How Apple has been handling the COVID-19 pandemic – Tim Cook
I think a lot of people have been reading about (and writing about) Apple’s financial results as a business results story, but I’ve not seen any attempt to report them as a business resilience tale, even though Apple took time to explain exactly this.
I thought I’d try to even out that imbalance.
These challenging times
Speaking during the Q4FY2020 financial call, Apple CEO Tim Cook made extensive references to Apple’s approach to the pandemic, which he says has generated strategic, procedural and extensive human change across the organization:
“Back in April, I said we were in the most challenging environment in which Apple as a company has ever operated,” he began.
“That atmosphere of uncertainty, of resolve, of making difficult calls with limited information, has not only come to define Apple’s year but each of our lives as individuals across this country and around the world. It has been a chapter that none of us will forget.”
During the call, Cook talked about how the company configured its power and its efforts around two poles:
- To maintain business as normal.
- To contribute to wider society as the world battles COVID-19.
Stay foolish, stay focused
“In the face of these challenges, Apple stayed relentlessly focused on what we do best, seeing in every obstacle an opportunity to do something new, something creative, something better on behalf of our customers,” said Cook.
Cook also pushed the COVID-19 as an opportunity argument:
“When we first began to grapple with COVID-19, I said there are worse things for a company whose business is innovation than having to periodically do just about everything in an entirely new way, he said.
He also talked about how Apple itself had to transform its own internal business. It had to reimagine every part of its innovation process – it even had to figure out a new online approach to conferences and launch events.
“Working from kitchen tables and bedrooms, in distanced office settings and reworked labs and manufacturing facilities, the team rebuilt every part of the plane while it was mid-air, and the results speak for themselves,” he said.
The company has attempted to embrace these problems at every level of its operation, from product design to retail and everything in between.
Innovation is a mind-set
“Innovation isn’t just about what you make, it’s about how you approach problems, and these teams and every team across Apple have not faced a single question this year that they haven’t found an answer to with passion and resolve,” he said.
“Their actions didn’t just meet the moment; they will make us a better company moving forward. The pandemic has hit home for all of us, and at Apple, we have seen it as a call to action.”
He also took time to stress the human. Discussing pain in communities, he looked at the challenges children face in remote learning and the uncertainty that we all face.
“This quarter and throughout the year, our response to this crisis has been to ask, how can we help?

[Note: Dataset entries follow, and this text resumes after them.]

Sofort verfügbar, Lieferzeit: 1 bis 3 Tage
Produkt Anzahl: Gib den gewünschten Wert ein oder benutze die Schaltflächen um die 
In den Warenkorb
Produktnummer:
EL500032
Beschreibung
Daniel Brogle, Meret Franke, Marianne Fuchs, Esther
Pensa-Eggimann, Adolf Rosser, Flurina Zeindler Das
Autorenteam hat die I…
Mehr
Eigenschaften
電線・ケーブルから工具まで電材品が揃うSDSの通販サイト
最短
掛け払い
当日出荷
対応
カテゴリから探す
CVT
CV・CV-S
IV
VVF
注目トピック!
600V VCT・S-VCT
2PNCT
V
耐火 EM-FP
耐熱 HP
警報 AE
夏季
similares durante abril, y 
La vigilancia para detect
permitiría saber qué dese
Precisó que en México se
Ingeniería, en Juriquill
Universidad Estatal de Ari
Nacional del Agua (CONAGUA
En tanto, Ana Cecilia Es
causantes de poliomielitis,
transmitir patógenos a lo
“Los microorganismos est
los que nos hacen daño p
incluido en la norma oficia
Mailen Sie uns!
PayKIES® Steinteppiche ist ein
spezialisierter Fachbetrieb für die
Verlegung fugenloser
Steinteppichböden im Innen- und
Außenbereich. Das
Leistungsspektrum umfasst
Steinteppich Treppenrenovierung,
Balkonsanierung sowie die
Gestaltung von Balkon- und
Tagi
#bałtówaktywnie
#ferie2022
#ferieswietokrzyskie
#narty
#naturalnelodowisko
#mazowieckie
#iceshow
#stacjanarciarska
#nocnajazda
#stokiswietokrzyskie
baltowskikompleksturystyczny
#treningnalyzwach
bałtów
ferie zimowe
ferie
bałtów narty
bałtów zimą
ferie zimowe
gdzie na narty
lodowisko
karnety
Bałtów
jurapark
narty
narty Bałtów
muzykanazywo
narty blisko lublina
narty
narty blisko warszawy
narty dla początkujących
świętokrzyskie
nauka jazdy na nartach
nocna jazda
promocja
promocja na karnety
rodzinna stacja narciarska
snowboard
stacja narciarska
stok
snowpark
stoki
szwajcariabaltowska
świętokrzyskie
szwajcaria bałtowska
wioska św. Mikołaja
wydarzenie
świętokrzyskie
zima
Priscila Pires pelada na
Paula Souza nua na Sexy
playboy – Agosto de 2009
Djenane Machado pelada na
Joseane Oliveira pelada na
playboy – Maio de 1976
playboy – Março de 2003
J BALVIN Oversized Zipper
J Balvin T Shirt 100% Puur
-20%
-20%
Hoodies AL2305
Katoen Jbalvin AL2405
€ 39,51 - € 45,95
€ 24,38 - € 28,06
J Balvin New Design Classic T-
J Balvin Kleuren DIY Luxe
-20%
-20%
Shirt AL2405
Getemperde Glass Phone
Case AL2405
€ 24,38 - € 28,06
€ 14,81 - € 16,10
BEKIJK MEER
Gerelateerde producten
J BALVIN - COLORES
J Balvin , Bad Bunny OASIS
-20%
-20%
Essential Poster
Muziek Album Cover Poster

In terms of COVID-19 response, that has meant sourcing and donating millions of face masks, designing and manufacturing millions of face shields and scaling the production of millions of test kits.”
Mend the gap
Apple is clearly switched onto the wider societal gaps that have been made so deeply apparent during the crisis.
In response, it has pledged millions to its Racial Equity and Justice Initiative and made a commitment to be fully carbon-neutral by 2030 and continues to develop solutions for education and make efforts around that.

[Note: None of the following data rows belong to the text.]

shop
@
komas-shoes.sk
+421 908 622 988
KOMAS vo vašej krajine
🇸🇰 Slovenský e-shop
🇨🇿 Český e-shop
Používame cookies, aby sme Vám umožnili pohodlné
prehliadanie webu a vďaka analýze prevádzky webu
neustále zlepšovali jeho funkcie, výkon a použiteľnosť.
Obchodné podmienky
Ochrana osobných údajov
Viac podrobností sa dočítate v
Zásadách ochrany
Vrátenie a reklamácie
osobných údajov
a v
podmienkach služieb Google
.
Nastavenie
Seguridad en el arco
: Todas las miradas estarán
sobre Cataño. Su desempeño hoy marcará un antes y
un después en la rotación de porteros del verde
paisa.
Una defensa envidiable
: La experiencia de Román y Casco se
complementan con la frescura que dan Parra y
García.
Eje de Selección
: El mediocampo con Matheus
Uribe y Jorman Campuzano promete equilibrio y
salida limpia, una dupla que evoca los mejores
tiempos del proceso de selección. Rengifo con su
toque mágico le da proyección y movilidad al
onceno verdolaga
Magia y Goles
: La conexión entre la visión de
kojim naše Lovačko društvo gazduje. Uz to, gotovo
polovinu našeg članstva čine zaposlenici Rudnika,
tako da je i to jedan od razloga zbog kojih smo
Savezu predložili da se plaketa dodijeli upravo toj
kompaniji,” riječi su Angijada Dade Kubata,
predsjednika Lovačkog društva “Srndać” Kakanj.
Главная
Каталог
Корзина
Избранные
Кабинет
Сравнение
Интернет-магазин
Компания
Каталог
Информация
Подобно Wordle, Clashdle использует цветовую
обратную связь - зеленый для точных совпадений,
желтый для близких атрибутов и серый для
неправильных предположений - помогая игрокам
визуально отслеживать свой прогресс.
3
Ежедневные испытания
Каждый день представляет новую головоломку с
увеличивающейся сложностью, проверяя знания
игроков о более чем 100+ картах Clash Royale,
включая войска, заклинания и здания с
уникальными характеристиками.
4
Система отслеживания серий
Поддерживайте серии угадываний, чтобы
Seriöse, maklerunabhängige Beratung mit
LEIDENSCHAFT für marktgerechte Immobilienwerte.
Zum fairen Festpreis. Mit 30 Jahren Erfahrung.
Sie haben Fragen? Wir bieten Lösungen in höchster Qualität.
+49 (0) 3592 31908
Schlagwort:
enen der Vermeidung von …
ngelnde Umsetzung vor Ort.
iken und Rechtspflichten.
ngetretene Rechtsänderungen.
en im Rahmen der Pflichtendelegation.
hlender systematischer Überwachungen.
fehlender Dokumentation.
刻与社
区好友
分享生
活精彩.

Ultimately, companies are run by humans and Cook made sure to mention the impact of the virus on the humans that comprises the company and its customers.
“Those of us who wake up every day hoping for a return to normal can count ourselves fortunate,” he said.
“Others don’t have that luxury.
“There is the great pain of a lost loved one, the uncertainty and fear of a lost job, a deep well of concern for people we care about who we are not able to see.”
He described it as being obvious that teams and colleagues are “leaning on and counting on” one another more than before.
“I think that instinct, that resilience has been an essential part of how we have navigated this year. Work can’t solve for all the things we’re missing right now, but a shared sense of purpose goes a long way.
Remember the human
“A belief that we can do more together than we can alone, that people of goodwill, driven by creativity and passion and that certain itch of a big idea, can still do things that help other people in our own small way to teach, to learn, to create or just to relax at a time like this.
“Even as the things we make require us to operate at the very cutting edge of technology, in materials, products and ideas that didn’t exist just a few years ago, this year has forced us to face plainly the things that make us human: disease, resilience and hope.
“You never wish for a year like this one, but I couldn’t be prouder of the team, the work we have done and the small role we have played in helping our communities find hope and resilience in this time.”
So, is there a take-away?
Of course: Enterprises that want to navigate this pandemic effectively need to do the following quite simple – though not necessarily inexpensive – things:
- Remember the humans in your company, protect them.
- Remember the humans in your wider community, do what you can for them.
- Remember the humans that make your market, and offer support to them.
- Remember rules can be broken and don’t be scared to do so to bring your business forward.
- Remember your company reflects your world, and you can’t build one while destroying the other.
- Stay hungry, stay foolish, keep going.
- Even Apple’s Human Interface guidelines mean nothing without humans to use them.
Good luck this winter, everyone. And have a great summer in the other hemisphere.